For all of your electronics projects, a power supply comes in handy in almost every situation. From making a simple LED circuit to designing High-Frequency RF circuitry Power-Supplies are a key to debugging and testing your circuitry.
This article will help you make your own variable power supply from stuff you can find around your house.
- An old TV, or a regular step-down transformer.
- * A rectifier IC, or 4 diodes.
- A light dimmer.
- Alligator clips are nice, but not necessary.
- Soldering Iron.
- An old power cable.
- A surge protector with a breaker.
- 2.5A fuse.
Difficult to find materials:
A rectifier IC or 4 diodes:
- On a basic level, a rectifier changes AC to DC.
- The outlets in your wall are 120VAC
- Most appliances run DC.
- You can find a rectifier in almost everything you plug into a wall power outlet.
- If you cannot find one, or wish to make one yourself--make the rectifier using this diagram.
- Strip your old power cable on the female end, exposing the Black (hot) White (neutral) Green (ground) leads. Your cable may not have a ground, this is fine.

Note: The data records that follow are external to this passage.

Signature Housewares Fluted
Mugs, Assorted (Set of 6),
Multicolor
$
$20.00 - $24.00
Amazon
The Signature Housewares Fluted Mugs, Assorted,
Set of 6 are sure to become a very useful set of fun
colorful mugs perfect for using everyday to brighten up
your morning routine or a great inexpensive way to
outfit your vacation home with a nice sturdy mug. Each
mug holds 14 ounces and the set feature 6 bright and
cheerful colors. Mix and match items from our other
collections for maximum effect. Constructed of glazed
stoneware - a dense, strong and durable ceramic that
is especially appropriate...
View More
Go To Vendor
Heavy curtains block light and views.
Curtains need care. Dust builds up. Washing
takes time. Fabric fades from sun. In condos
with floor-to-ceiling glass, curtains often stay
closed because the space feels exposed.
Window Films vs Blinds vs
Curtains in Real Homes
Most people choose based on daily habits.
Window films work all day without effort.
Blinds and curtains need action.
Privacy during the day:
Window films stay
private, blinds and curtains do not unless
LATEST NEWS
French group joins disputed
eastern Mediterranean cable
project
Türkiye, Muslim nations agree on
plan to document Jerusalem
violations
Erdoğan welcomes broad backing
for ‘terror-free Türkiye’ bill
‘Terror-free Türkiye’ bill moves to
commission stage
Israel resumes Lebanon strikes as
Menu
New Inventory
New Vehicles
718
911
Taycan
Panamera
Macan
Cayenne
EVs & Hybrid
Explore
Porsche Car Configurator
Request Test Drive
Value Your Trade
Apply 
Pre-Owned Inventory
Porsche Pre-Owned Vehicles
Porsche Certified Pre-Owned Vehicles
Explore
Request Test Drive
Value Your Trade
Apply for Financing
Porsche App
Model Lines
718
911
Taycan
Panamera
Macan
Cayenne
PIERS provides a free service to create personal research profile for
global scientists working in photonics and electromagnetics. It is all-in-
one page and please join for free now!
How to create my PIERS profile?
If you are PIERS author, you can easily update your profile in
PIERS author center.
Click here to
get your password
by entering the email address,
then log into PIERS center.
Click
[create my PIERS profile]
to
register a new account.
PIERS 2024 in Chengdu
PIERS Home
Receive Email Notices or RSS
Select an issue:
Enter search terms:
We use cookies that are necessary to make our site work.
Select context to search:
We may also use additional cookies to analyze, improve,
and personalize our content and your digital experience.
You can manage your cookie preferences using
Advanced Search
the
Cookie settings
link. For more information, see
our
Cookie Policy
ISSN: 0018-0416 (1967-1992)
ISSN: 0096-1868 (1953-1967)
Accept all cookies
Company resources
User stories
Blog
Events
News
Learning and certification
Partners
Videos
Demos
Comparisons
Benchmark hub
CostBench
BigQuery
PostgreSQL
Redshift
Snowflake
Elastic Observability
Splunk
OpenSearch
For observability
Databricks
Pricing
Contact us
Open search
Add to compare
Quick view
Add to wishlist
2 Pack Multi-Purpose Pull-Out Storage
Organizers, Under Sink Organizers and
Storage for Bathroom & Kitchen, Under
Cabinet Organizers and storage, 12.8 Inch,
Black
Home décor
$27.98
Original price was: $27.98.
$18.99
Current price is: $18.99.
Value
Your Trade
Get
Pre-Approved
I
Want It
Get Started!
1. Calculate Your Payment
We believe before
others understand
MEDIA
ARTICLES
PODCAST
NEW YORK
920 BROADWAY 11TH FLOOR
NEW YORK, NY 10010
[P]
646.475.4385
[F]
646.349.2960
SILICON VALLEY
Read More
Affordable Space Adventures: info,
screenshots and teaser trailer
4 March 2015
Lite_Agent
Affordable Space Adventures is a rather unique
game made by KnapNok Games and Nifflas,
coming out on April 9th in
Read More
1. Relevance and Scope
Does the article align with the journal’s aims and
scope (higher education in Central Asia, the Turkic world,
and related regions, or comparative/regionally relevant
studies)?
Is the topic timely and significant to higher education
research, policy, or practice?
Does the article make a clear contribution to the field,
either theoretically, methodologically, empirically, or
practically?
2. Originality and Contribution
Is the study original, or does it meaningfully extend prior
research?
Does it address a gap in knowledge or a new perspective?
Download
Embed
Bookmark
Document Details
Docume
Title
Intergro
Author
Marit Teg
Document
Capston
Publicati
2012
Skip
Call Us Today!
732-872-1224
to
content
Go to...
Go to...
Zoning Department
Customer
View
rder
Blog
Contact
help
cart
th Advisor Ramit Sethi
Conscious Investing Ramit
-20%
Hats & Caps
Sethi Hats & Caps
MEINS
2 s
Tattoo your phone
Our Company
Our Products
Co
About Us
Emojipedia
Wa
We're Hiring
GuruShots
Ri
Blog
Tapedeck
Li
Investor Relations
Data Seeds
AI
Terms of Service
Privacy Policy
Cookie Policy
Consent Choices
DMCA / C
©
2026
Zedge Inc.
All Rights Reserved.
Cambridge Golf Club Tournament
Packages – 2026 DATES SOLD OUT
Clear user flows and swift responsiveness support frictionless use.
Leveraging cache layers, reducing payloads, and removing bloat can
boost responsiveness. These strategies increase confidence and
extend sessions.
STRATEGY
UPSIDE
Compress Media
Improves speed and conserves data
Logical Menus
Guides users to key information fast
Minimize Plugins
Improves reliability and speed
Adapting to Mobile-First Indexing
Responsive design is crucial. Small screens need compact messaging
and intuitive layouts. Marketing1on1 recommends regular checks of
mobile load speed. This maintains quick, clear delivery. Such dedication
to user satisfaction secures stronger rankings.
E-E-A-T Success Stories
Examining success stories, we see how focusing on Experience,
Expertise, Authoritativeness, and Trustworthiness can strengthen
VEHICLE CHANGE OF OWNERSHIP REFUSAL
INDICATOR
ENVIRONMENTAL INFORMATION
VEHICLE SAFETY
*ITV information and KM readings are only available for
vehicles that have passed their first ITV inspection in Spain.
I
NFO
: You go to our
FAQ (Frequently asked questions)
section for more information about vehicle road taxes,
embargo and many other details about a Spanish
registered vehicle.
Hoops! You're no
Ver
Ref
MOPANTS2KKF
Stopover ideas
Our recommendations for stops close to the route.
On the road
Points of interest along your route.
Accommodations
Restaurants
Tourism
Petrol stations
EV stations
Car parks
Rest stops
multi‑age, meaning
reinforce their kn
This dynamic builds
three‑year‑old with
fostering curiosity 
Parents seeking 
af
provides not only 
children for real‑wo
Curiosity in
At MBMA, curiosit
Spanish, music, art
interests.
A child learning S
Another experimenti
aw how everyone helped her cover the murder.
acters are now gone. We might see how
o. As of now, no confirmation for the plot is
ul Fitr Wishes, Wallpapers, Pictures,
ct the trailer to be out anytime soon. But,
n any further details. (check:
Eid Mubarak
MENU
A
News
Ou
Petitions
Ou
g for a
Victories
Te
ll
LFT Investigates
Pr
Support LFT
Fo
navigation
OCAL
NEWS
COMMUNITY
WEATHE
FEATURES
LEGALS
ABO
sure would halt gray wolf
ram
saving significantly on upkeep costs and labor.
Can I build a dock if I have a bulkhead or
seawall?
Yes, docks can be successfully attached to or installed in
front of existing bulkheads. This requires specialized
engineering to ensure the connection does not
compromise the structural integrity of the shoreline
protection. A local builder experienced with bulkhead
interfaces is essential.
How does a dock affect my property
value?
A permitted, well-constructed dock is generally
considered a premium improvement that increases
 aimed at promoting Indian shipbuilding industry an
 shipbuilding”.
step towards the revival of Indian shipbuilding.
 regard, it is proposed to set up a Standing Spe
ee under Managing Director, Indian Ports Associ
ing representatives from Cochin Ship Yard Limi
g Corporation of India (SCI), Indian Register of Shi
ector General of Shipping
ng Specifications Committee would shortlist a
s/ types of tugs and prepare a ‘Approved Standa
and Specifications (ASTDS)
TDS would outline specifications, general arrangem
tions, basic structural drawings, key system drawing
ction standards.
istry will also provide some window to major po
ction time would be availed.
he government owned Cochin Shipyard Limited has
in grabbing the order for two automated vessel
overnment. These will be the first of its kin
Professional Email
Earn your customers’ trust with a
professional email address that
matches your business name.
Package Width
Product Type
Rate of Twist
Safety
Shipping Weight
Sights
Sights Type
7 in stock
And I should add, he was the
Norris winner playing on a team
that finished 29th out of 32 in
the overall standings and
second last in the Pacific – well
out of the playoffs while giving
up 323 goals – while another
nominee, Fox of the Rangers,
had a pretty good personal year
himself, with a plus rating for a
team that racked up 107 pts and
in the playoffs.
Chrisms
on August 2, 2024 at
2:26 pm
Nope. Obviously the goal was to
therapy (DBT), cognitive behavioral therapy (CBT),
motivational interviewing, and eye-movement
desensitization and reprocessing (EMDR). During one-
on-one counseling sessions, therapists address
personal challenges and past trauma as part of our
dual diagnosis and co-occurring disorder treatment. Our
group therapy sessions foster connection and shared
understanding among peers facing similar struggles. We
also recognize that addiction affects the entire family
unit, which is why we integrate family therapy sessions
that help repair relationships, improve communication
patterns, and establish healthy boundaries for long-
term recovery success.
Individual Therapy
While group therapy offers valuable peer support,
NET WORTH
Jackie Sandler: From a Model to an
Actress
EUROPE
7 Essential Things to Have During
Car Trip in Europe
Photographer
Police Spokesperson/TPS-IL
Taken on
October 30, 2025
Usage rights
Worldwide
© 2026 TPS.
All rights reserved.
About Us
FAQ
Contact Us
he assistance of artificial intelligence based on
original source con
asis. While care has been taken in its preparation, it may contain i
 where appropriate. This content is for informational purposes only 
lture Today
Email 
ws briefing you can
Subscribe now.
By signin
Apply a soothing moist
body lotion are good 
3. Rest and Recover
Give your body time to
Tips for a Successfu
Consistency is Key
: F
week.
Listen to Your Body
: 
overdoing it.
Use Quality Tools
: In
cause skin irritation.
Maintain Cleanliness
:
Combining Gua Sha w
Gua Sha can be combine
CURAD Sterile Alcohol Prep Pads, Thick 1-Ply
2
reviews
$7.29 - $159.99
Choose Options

- Solder the Neutral, and hot leads to the two terminals on your light dimmer.
- Next take the other side of your light dimmer (the side that normally connects to the lights) and solder that into your step-down transformer.
- Next, you will need to do a little bit of debugging. The wires on your transformer may not be labeled or color-coded correctly, so it is up to you to find out which wires connect to which coils (i.e. high Voltage, low voltage, and input).
- Once you find out which output leads hook to the different coils on the transformer, plug each of them into your diode bridge or rectifier IC circuit.
- After you rectify the AC from the output of your transformer solder a couple of wires to the output.
- Next, put something on the end of the output (I used an alligator clip) to make it easier for you to power your projects.
This is not the best way to make a power supply, but it can be done with things from around your house, so you cannot complain. Using an old desktop ATX power supply as a lab power supply is a much better idea than making a power supply this way. You can easily find instructions on Google for to modify an ATX power supply into a lab bench power supply. However there is one advantage to this type of power supply, when you turn the light dimmer, you are actually varying the total output power and not just the voltage.